It's no secret that UPS (UPS 0.14%) is going through a difficult year. A combination of weakening end demand caused by a slowing economy and costly protracted labor contract negotiations have come together to mean the company's revenue and earnings will decline this year.

Still, its best days are yet to come, and the stock looks like an excellent buy for dividend-focused investors and value investors alike. Here's why.

UPS is improving the quality of its earnings

In a previous article, I highlighted the value case for UPS stock, and now it's time to include a more qualitative discussion. That's a key point for UPS because it's an integral part of management's "better, not bigger" approach.

In other words, the company is focused on improving the quality of its revenue rather than just chasing delivery volume growth for its own sake. One example of this comes from contractual agreements with Amazon.com that resulted in reducing the volume and revenue coming from its largest customer. It's a demonstration of UPS' willingness to forego lower-margin deliveries.

Another example of how UPS is aiming to improve its revenue quality comes from the "wildly important" initiatives in key end markets laid out at its investor day in 2021.

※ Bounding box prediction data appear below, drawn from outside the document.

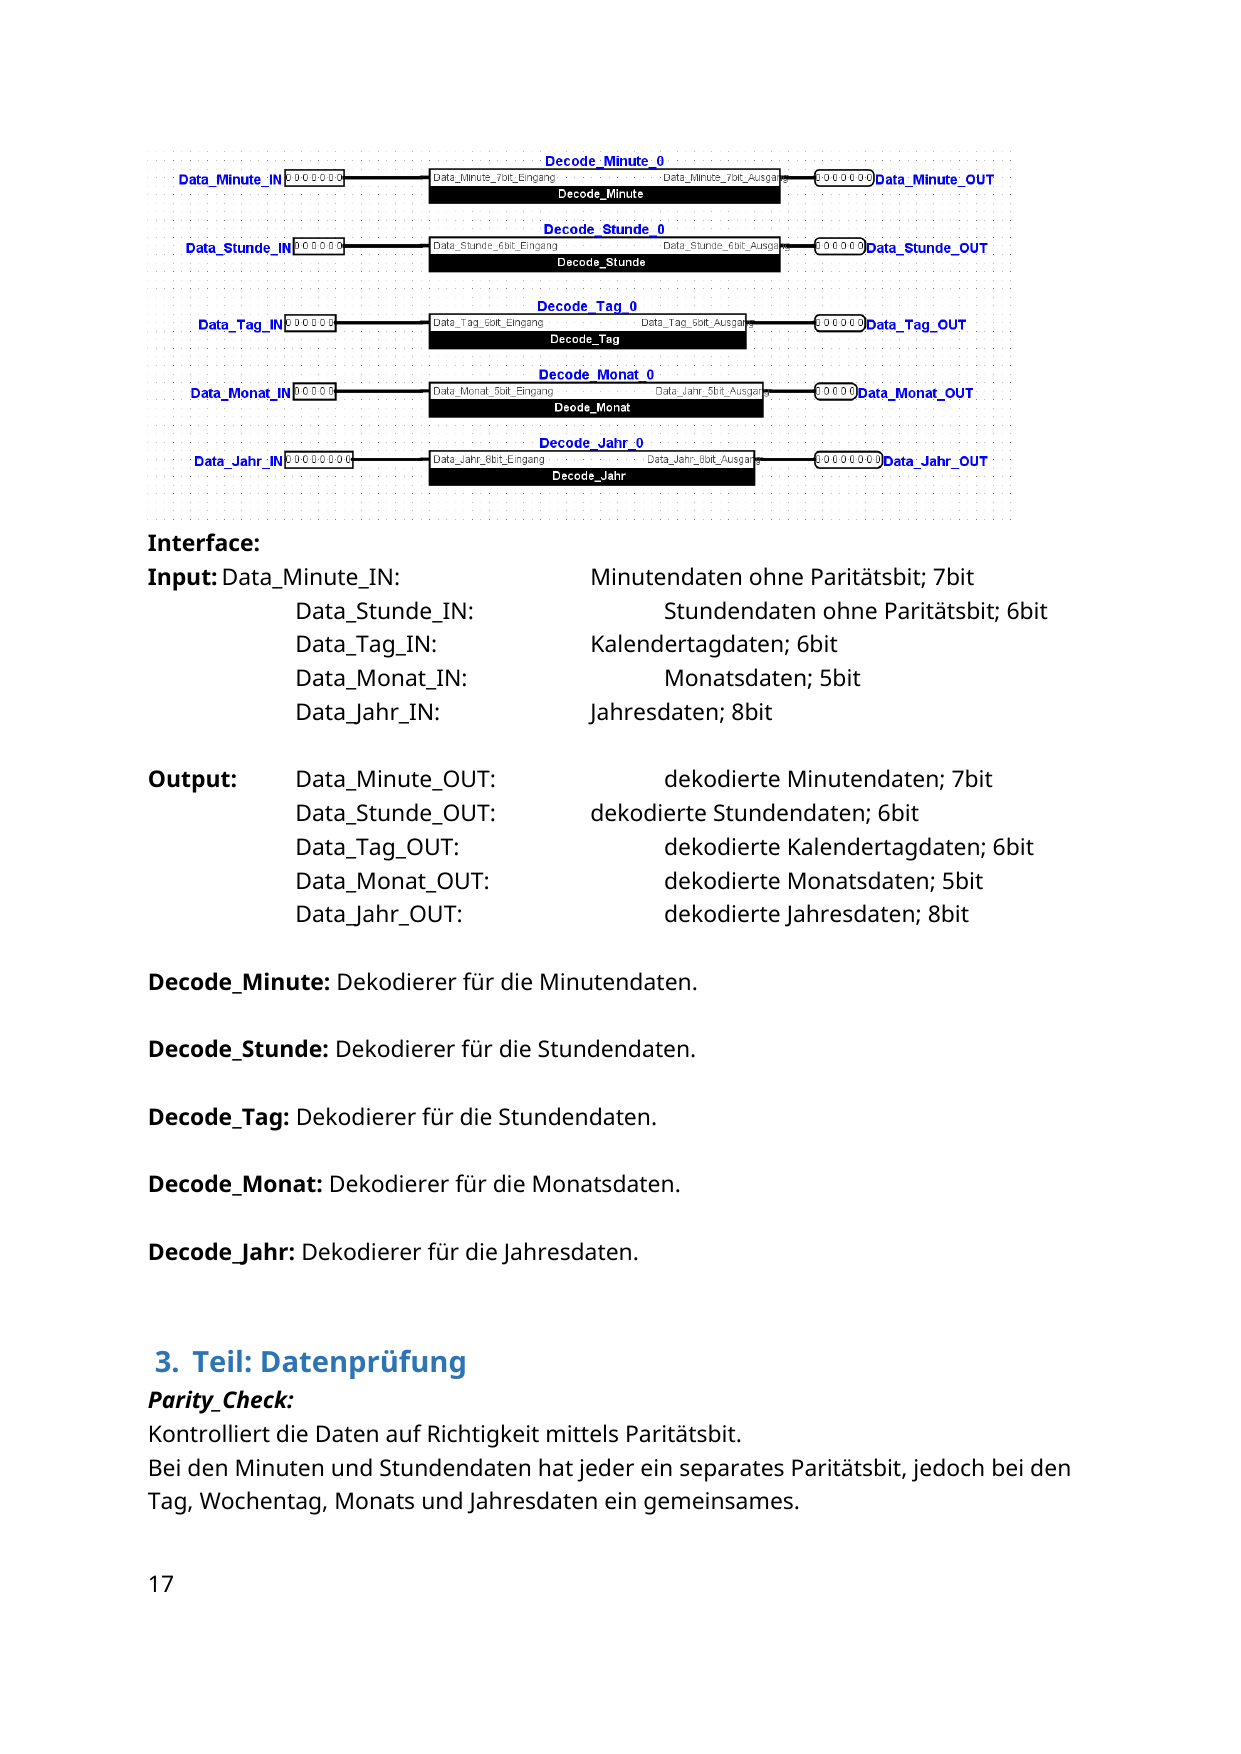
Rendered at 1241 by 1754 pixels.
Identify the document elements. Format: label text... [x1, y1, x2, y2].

text Data_Stunde_OUT: dekodierte Stundendaten; 6bit [148, 797, 1093, 828]
text Decode_Stunde: Dekodierer für die Stundendaten. [148, 1033, 1093, 1064]
text Bei den Minuten und Stundendaten hat jeder ein separates Paritätsbit, jedoch bei den Tag, Wochentag, Monats und Jahresdaten ein gemeinsames. [148, 1452, 1093, 1517]
text Output: Data_Minute_OUT: dekodierte Minutendaten; 7bit [148, 763, 1093, 794]
text Decode_Monat: Dekodierer für die Monatsdaten. [148, 1168, 1093, 1199]
text Data_Monat_IN: Monatsdaten; 5bit [148, 662, 1093, 693]
text Kontrolliert die Daten auf Richtigkeit mittels Paritätsbit. [148, 1418, 1093, 1449]
text Data_Jahr_IN: Jahresdaten; 8bit [148, 696, 1093, 727]
text Interface: Input: Data_Minute_IN: Minutendaten ohne Paritätsbit; 7bit [148, 527, 1093, 592]
text Data_Stunde_IN: Stundendaten ohne Paritätsbit; 6bit [148, 594, 1093, 626]
text Data_Tag_IN: Kalendertagdaten; 6bit [148, 628, 1093, 659]
text Parity_Check: [148, 1384, 1093, 1415]
text Data_Jahr_OUT: dekodierte Jahresdaten; 8bit [148, 898, 1093, 929]
text Decode_Tag: Dekodierer für die Stundendaten. [148, 1101, 1093, 1132]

  • In the small and medium-sized business (SMB) market, UPS aims to generate $3 billion in digital access program (DAP) related revenue in 2023 and significantly increase its share of revenue from SMBs over time.
  • In the healthcare market, UPS aims to grow revenue at a 12.3% compound annual rate from 2020 to 2023, reaching $10 billion.
  • In international markets, management aims to hit adjusted operating profit of $4.3 billion to $4.6 billion in 2023.
Delivery packages on a conveyor belt.

Image source: Getty Images.

UPS scorecard

The good news is that, despite significant headwinds this year, the transportation stock is on target to meet most of these metrics in 2023, and the only one it's highly unlikely to meet in 2023 (international adjusted operating profit) was already hit in 2022. In fact, UPS hit its headline 2023 targets in 2022.

The italicized statement should not take away from the fact that revenue and earnings are on the decline in 2023 but rather highlight that the company faced cyclical and labor-related headwinds unlikely to repeat in the near future. They combined to take the company off a course it was well ahead in.

The headline targets for 2023 called for revenue of $98 billion to $103 billion and an adjusted operating profit of $12.4 billion to $14 billion. UPS hit $100.3 billion in revenue in 2022 and an adjusted operating profit of $13.85 billion in 2022 -- one year ahead of its plan.

Turning to the three end markets referenced above, they aren't just numbers. They represent an improvement in the quality of UPS revenue, which should ultimately be seen in the numbers when the economy picks up, driving volumes higher.

  • In the SMB market, management recently confirmed it's on target to reach $3 billion in DAP-related revenue in 2023 from just $1.3 billion in 2021. DAP is a set of solutions designed to help SMBs run e-commerce shipping operations more smoothly to better compete with larger companies.
  • Management confirmed it was on track to hit $10 billion in healthcare revenue in 2023.
  • The international segment operating profit target was hit in 2022, with the segment hitting $4.42 billion in adjusted operating profit.
Small business owners with packages.

Image source: Getty Images.

The improvement in the SMB market is focused on the U.S. domestic package segment. CEO Carol Tome lauded the improvement, noting that the company's third-quarter 2023 revenue was comparable to that of 2019, but "our SMB mix has moved from 23% to 29%, and our net revenue per piece has moved from $9.99 a to $12.54." By "SMB mix," she means the share of the segment's revenue.

As you can see in the following chart, she has a point. The segment's revenue per piece has increased at a steady rate (see the trend line), even though volume growth has been varied, "better, not bigger." Simply put, UPS has improved the quality of its revenue.

UPS U.S. domestic package metrics.

Data source: UPS presentations.

If you are wondering whether this has produced a corresponding increase in revenue, profits, and margin, here's a comparison between 2019 and 2022 full-year figures. Simply put, UPS is a better company with better underlying margin these days -- at least, it is in normalized conditions.

UPS US Domestic Package Margin

2019

2022

Revenue

$46.5 billion

$64.2 billion

Adjusted operating profit

$4.4 billion

$7.6 billion

Margin

9.4%

11.8%

Data source: UPS presentations.

Is UPS stock a buy?

The growth in healthcare and SMB revenue is improving the quality of UPS' revenue and its revenue per piece, and that's flowed into its underlying margins. Meanwhile, the rollout of DAP to international markets will also help expand that segment's profitability. As such, when the economy improves and volumes start growing again, UPS will be ideally placed to benefit from growth in demand.